Google introduces Cloud AutoML for employing machine learning without experts
The first offering in this new service, AutoML Vision, can be trained via a graphical interface with a few dozen images.
Machine learning has become essential to digital marketing because it allows the generation of predictive models from past data. These predictions allow marketers to target the right offer at the right time, and they help systems recognize things in the real world.
Today, Google Cloud is taking another step toward making machine learning accessible to every level of business.
It is introducing its Cloud AutoML service, which provides access to custom machine learning models that the company says can be trained “with minimum effort and machine learning expertise.”
This complements the Google Cloud Machine Learning Engine, released last year, that lets developers with machine learning expertise create models for any kind of data. As part of this service, Google has already made available via APIs pretrained models in Vision, Speech, Natural Language Processing, Translation and Dialogflow (for voice- and text-based dialogues) for business applications.
The idea with Cloud AutoML is that developers who don’t have a lot of experience with machine learning can still join the game.
It assumes that the business has access to developers, of course, but companies can take advantage of the opportunity without hiring machine learning specialists. A drag-and-drop user interface lets developers quickly start the model training with sample data.
The first product from this new service is AutoML Vision, designed for training self-learning machine vision models to meet a brand’s own needs, employing Google’s home-grown image recognition tech.
Google says initial tests show that AutoML Vision is more accurate at image recognition than generic machine learning models. A simple model for use in an application can be created in minutes, the company says, and a full model only takes a day to complete.
A clothing company, for instance, might teach Vision to recognize different kinds of sweater types by their neckline. Google says that, in some cases, the brand can teach Vision with as few as several dozen photographic samples, after which Vision gets the idea and will teach itself to recognize sweater types.
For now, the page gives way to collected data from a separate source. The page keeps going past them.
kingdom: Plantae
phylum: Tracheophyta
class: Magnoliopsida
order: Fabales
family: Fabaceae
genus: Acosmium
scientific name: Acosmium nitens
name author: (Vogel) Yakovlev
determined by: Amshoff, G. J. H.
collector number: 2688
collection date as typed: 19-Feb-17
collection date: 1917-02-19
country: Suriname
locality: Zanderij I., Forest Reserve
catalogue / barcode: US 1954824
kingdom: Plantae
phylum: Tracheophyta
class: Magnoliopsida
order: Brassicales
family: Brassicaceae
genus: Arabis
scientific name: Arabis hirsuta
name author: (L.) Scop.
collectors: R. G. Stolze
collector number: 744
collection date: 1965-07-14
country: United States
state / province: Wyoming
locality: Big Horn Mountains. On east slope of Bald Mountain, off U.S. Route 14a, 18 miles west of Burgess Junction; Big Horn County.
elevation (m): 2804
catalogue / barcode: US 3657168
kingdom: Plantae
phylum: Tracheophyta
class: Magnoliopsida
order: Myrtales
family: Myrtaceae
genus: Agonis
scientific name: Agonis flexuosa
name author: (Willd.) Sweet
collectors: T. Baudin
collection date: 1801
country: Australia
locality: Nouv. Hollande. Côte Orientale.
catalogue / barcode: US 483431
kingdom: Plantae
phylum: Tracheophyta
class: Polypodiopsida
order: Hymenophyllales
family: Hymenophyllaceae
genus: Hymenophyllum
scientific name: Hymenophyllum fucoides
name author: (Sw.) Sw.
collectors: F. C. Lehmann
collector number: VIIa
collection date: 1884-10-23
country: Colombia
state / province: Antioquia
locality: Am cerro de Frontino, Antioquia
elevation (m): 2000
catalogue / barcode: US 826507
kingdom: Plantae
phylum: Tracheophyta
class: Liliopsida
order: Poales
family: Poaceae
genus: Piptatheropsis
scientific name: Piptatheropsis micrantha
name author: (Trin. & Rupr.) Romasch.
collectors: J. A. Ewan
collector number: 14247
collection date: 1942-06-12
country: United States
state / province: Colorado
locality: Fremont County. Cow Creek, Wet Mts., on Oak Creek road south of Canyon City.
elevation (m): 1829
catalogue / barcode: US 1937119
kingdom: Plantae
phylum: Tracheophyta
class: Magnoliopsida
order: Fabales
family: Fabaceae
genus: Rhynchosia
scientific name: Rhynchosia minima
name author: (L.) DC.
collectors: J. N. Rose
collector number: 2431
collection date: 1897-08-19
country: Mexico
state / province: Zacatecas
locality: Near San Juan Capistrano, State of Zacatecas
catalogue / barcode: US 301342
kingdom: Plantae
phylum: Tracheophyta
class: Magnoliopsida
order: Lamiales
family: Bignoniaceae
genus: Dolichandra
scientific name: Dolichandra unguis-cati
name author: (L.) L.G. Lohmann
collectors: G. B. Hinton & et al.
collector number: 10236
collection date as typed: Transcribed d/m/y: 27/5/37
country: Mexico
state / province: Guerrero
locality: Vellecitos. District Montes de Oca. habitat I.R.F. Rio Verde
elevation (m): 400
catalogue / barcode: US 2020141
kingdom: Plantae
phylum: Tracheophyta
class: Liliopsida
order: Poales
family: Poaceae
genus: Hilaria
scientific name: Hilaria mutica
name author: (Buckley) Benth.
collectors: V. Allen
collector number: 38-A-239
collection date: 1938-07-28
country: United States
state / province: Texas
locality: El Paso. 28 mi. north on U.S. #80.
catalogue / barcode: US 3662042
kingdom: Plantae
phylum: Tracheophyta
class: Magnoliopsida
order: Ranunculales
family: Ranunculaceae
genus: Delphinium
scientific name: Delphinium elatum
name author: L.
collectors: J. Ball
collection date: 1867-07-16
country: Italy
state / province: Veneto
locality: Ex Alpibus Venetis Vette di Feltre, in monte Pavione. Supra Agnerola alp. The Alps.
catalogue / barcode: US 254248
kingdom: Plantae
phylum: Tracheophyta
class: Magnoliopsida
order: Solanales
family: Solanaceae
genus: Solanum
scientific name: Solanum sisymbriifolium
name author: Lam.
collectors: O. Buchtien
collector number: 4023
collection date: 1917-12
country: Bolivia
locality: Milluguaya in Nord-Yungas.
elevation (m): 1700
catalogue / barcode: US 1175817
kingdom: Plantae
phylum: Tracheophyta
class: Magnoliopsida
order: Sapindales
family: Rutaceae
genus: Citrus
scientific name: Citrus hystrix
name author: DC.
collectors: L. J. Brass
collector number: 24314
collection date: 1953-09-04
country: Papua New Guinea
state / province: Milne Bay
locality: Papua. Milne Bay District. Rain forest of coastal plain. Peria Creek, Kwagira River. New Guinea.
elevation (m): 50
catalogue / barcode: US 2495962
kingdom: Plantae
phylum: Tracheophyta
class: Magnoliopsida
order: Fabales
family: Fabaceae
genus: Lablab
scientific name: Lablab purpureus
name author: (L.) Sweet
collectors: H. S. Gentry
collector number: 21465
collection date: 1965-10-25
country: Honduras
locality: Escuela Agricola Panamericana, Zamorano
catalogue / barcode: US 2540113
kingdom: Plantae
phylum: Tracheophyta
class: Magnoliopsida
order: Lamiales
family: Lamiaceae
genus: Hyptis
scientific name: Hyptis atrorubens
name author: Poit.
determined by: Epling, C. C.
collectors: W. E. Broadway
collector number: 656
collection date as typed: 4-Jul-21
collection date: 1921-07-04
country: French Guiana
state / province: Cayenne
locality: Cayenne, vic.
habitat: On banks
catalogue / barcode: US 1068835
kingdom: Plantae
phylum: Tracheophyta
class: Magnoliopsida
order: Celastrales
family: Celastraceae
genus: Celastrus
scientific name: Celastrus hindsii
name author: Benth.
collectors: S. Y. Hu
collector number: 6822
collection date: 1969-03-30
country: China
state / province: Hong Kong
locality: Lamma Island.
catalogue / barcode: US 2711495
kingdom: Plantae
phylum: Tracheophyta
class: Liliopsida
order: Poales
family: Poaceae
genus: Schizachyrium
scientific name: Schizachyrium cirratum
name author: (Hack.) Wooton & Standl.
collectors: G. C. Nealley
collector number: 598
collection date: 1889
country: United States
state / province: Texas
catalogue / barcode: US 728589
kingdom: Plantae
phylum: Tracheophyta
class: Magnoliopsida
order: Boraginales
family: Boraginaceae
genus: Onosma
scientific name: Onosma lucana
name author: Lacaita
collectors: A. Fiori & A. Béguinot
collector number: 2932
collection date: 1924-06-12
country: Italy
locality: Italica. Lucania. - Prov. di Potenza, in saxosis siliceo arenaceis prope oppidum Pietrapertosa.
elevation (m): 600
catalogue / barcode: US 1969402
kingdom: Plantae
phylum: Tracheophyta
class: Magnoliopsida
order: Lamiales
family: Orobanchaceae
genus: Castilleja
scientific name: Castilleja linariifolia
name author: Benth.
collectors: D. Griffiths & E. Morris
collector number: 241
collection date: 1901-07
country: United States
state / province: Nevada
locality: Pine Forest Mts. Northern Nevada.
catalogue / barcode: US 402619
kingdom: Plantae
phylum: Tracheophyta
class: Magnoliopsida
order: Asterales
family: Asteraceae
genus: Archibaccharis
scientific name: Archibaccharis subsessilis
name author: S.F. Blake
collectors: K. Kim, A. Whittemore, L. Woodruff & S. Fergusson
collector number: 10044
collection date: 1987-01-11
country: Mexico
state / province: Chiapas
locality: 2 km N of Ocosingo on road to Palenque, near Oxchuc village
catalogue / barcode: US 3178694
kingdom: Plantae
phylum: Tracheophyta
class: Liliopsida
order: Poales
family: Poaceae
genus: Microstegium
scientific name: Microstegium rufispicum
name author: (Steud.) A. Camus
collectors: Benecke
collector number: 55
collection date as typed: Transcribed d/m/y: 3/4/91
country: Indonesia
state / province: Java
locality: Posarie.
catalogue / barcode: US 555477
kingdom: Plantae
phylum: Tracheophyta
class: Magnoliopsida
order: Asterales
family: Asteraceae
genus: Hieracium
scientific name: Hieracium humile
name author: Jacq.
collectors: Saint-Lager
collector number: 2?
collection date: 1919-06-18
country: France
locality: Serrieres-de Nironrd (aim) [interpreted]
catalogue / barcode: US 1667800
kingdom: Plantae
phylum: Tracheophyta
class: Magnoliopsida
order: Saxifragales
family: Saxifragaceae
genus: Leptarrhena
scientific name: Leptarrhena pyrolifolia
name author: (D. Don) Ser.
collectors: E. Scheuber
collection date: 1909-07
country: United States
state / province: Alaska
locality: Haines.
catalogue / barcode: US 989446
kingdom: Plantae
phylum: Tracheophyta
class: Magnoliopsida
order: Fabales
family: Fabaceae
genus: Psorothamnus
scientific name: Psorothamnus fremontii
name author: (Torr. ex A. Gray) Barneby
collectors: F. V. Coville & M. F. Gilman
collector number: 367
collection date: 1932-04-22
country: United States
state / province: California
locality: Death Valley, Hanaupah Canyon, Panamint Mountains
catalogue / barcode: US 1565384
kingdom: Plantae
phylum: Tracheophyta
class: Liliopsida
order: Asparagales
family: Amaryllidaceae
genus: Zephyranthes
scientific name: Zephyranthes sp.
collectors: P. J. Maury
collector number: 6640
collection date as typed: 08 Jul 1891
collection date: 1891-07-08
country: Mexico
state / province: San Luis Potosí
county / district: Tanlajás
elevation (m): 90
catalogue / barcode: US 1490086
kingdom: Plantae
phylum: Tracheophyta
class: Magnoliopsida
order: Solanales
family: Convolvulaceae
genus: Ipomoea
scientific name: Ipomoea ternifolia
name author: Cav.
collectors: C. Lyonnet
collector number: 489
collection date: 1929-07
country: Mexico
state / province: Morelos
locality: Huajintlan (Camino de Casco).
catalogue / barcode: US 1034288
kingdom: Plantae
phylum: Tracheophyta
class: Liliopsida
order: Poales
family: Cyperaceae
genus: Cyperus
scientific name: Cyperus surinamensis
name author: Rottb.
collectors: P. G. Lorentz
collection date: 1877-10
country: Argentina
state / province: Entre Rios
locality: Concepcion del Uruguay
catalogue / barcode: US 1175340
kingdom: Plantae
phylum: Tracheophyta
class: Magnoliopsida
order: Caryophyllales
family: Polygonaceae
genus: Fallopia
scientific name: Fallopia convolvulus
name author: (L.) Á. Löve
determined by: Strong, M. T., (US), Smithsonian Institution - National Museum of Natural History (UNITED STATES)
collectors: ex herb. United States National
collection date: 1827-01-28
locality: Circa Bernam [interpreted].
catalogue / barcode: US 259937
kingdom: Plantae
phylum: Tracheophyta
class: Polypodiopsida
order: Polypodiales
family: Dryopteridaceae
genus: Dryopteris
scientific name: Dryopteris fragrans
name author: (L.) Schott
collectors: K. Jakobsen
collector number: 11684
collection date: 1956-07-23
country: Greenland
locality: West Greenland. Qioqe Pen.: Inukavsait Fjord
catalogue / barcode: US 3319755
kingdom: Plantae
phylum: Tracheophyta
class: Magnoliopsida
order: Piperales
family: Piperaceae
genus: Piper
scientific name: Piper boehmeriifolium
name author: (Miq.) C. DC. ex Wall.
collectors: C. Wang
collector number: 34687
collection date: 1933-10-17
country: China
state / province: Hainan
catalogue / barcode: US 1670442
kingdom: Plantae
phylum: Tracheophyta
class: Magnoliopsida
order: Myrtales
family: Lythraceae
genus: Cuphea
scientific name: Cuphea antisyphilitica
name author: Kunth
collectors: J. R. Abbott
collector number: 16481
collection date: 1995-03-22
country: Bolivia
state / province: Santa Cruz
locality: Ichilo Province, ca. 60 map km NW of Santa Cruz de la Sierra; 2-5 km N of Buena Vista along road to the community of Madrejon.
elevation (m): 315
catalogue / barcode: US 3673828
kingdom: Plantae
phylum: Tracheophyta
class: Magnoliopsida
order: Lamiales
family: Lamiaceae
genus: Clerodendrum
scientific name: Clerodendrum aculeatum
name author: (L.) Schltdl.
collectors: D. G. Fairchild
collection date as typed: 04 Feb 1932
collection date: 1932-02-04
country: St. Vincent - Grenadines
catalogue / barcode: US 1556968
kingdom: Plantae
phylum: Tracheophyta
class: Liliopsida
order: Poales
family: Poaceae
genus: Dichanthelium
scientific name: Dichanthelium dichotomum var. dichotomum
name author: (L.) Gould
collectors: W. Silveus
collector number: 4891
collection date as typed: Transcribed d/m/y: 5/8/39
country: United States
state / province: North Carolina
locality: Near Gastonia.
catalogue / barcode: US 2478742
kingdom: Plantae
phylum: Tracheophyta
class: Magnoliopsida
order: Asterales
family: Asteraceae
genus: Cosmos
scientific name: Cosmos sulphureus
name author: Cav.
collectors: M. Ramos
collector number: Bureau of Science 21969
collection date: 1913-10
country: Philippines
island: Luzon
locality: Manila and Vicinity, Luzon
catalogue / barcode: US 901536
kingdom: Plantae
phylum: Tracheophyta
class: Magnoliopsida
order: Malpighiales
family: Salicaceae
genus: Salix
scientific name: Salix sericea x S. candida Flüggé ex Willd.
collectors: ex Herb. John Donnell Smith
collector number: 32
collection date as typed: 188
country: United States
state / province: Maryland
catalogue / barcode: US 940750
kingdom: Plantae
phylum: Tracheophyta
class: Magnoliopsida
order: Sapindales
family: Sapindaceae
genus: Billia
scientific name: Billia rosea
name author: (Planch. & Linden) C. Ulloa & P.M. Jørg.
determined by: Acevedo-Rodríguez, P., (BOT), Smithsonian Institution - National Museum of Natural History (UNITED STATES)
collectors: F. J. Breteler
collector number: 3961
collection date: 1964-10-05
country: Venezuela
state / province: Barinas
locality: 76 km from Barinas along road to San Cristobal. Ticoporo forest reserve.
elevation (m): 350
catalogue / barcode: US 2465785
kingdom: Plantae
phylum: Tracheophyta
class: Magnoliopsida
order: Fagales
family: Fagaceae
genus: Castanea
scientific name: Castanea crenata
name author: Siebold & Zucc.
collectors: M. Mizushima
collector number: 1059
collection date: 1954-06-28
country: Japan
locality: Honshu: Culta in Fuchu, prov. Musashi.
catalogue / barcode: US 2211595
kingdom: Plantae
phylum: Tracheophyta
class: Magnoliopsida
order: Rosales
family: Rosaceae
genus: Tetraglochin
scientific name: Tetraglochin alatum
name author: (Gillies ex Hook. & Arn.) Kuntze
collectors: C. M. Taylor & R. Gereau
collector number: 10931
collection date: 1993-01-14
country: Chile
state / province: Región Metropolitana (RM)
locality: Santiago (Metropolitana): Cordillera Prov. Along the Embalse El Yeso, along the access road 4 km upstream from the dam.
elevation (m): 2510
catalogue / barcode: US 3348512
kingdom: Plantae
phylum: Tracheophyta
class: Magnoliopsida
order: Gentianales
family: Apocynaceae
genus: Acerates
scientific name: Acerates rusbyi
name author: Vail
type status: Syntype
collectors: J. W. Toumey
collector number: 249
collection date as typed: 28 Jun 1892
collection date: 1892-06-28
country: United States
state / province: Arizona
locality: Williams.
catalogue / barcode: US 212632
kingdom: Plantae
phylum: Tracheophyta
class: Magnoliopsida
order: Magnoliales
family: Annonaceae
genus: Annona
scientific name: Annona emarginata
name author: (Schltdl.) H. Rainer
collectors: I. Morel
Google points to the use of AutoML Vision by Urban Outfitters to automate the recognition of product characteristics for recommendations to consumers, by Disney to recognize its characters through visual search and by the Zoological Society of London to automatically recognize animals photographed in the wild through camera traps.
AutoML itself is the result of Google’s research, where a neural net continually generates a “child” machine learning model with a specific architecture for a specific task, such as visual recognition. Feedback on accuracy and other factors informs the next child model and the next, and so on for thousands of generations of new model architectures.
Google says it has applied this kind of evolutionary improvement of machine learning models in two areas: image recognition and language. In both cases, the company says, the best automatically generated models have an accuracy comparable to the best models designed by machine learning experts. In fact, in some cases, the machine-generated versions appear to have created useful new architectures.